Today I had the opportunity to listen to a newly bereaved person who needed a caring ear. And tonight, I was reflecting on how I was able to minister to this lady. I didn't try to help her understand "why". I didn't give her cliche's or answers. I didn't dismiss away her pain. I didn't try to solve anything. As a 'type A', not trying to solve is hard! I just listened. And offered kind words of affirmation. This is not something I have always known how to do. I've *learned* it since Max's death the same way I learn most things - the hard way! I've really analyzed who/what kind of comforter has given me the best comfort and the many unhelpful comments and ways. And it's the friend who VALIDATES what I'm feeling when I'm feeling it - no matter how crazy or irrational it is at the time that allows me to feel relief. Feelings are feelings, and on the road of grief, it doesn't help to hide them or feel shame because you have them. The freedom to express and be heard is the only way - the best way - to work through them.

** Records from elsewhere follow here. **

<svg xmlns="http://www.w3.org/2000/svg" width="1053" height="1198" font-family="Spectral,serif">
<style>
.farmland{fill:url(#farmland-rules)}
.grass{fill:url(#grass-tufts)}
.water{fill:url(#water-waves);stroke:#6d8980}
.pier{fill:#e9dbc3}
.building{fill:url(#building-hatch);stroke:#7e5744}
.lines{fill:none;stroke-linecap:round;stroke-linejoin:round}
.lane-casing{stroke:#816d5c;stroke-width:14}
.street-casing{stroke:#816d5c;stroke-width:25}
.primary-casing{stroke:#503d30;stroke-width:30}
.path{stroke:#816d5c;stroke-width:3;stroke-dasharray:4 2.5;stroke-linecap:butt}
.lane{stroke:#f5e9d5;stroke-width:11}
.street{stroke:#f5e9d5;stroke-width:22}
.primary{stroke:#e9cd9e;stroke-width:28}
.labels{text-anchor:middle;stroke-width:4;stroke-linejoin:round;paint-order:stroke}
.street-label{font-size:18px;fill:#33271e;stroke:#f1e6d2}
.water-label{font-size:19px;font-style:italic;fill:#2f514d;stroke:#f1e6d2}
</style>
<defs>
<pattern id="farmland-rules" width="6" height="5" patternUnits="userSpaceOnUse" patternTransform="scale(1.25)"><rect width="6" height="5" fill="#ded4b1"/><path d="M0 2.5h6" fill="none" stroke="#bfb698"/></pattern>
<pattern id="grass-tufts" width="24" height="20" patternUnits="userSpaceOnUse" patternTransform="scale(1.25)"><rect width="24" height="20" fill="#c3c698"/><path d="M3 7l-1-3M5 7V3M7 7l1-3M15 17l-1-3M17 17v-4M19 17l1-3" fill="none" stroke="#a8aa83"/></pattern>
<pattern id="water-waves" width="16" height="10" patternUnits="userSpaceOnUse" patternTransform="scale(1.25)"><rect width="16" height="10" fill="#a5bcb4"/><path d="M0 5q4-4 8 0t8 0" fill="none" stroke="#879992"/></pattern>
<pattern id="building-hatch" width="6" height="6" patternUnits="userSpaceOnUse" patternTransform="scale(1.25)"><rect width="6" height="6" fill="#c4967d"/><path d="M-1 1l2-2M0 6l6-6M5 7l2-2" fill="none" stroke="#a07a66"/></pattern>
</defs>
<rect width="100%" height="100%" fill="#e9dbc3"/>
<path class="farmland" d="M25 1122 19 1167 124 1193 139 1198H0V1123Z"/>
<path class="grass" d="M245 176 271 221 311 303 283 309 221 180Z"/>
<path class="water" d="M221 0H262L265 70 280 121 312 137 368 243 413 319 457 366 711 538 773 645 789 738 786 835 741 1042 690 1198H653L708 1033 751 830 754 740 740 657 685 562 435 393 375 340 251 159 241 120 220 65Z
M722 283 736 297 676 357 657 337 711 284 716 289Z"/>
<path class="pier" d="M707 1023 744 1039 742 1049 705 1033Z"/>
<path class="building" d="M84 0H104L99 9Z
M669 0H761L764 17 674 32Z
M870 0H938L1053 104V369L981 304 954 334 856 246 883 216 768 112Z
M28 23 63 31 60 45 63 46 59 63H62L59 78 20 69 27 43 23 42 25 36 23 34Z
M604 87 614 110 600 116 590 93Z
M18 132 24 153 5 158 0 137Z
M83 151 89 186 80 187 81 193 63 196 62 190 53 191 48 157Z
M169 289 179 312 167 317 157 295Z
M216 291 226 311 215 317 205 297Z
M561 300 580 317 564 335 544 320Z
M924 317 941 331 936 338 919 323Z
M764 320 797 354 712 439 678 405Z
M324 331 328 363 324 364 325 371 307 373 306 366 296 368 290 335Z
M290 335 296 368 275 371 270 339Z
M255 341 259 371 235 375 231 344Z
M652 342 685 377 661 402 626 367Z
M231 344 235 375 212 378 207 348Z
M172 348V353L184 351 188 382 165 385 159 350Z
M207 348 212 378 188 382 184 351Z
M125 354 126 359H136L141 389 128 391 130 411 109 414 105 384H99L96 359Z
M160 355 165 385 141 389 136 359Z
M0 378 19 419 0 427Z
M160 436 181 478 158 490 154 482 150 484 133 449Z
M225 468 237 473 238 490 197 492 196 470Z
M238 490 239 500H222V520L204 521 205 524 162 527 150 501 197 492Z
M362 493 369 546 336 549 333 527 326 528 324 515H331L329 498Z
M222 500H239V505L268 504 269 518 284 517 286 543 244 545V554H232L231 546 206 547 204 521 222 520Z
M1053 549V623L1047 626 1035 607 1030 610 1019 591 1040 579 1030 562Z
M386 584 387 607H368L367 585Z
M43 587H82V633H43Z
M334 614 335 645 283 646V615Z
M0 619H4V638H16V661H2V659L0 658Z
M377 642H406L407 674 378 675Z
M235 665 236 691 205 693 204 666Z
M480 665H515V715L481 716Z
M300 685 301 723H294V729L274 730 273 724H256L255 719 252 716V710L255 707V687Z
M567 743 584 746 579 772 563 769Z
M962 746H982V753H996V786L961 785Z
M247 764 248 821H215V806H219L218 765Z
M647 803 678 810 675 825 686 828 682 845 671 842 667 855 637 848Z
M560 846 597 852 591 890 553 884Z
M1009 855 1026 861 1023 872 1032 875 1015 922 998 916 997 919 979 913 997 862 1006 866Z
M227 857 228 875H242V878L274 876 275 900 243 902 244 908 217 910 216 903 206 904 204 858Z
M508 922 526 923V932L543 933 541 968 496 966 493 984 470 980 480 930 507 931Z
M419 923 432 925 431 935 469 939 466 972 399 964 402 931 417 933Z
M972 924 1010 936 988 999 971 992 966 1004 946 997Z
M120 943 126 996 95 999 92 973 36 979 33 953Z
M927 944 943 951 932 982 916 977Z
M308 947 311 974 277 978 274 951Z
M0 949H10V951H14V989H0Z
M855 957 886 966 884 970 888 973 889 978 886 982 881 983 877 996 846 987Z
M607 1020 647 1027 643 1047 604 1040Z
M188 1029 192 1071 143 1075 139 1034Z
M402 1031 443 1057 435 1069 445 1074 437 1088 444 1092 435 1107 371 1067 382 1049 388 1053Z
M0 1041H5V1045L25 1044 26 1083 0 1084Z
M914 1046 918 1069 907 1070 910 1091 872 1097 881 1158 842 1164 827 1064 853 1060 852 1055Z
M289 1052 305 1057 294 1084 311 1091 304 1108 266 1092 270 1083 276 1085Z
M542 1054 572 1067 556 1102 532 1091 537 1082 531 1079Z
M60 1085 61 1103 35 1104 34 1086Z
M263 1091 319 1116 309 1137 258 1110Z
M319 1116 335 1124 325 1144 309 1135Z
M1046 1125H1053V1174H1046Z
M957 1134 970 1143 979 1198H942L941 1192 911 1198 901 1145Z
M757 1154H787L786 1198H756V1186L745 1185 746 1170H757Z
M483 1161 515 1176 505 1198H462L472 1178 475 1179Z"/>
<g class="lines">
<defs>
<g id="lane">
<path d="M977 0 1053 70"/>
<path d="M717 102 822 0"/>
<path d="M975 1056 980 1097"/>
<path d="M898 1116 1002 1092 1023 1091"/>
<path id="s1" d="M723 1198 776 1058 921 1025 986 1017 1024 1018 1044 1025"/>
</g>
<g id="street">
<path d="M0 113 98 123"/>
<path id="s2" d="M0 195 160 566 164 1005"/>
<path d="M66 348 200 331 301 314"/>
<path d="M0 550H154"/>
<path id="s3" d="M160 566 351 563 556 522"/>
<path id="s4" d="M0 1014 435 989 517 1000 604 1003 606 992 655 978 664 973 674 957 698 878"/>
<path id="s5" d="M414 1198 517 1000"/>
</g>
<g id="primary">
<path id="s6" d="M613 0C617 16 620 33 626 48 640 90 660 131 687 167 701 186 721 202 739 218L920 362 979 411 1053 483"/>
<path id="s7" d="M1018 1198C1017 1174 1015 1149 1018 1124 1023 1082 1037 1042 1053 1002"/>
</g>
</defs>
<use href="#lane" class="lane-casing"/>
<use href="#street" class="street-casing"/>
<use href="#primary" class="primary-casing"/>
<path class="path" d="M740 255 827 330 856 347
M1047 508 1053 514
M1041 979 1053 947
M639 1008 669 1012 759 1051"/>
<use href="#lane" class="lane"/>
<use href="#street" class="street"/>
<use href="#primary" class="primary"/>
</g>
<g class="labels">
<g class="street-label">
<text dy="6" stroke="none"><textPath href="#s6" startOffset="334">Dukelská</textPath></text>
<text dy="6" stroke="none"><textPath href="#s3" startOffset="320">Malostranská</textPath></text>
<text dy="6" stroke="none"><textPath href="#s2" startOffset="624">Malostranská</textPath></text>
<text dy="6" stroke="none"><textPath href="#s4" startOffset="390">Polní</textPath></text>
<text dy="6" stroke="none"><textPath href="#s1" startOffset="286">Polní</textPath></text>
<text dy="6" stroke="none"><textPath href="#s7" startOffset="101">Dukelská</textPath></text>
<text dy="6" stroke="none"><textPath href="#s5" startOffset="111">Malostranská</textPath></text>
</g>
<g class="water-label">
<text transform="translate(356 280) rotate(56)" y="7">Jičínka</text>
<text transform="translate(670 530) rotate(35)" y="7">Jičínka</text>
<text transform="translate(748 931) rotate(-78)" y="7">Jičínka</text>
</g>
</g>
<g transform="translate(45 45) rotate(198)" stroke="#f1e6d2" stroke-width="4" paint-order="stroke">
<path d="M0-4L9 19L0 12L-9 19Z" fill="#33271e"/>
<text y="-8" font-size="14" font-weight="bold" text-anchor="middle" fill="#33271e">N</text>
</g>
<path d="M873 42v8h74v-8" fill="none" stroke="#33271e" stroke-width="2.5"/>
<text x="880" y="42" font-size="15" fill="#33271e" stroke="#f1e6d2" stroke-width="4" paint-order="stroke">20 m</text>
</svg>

I was sharing all this with Todd tonight, and told him I felt like an expert in grief in some ways. He said he'd rather not have to know this side of grief, and I understand where he is coming from, I've been there - wouldn't it be great to go back to the innocence of not knowing the trauma of losing a child! Tonight, however, I was able to appreciate how the suffering I've been through since Max's death has changed me for the better.
I will *never* be grateful for what I've been through - the cost was far too great - but I can be grateful that God doesn't waste suffering in the life of a believer.
Romans 5:4 says that "we glory in our sufferings, because we know that suffering produces perseverance; perseverance, character; and character, hope." To me, that doesn't mean saying "gee God, thanks for the suffering", but it allows me to look at Max's death and say "Thank God some good can come of it". What would be the point of suffering if all it did was produce misery? Oh it certainly does that ... but it also shapes character. I think of a forest that has been scorched by wildfire, everything in sight burned to a crisp. And yet, new life flourishes from the ashes as time and healing take place. Yes.
I'm a better comforter. I'm a better listener. I have a deeper ability for compassion. Not because my son died - no, but because of the suffering I've been through because of that death. I'm grateful for the glimpse into this eternal mystery tonight.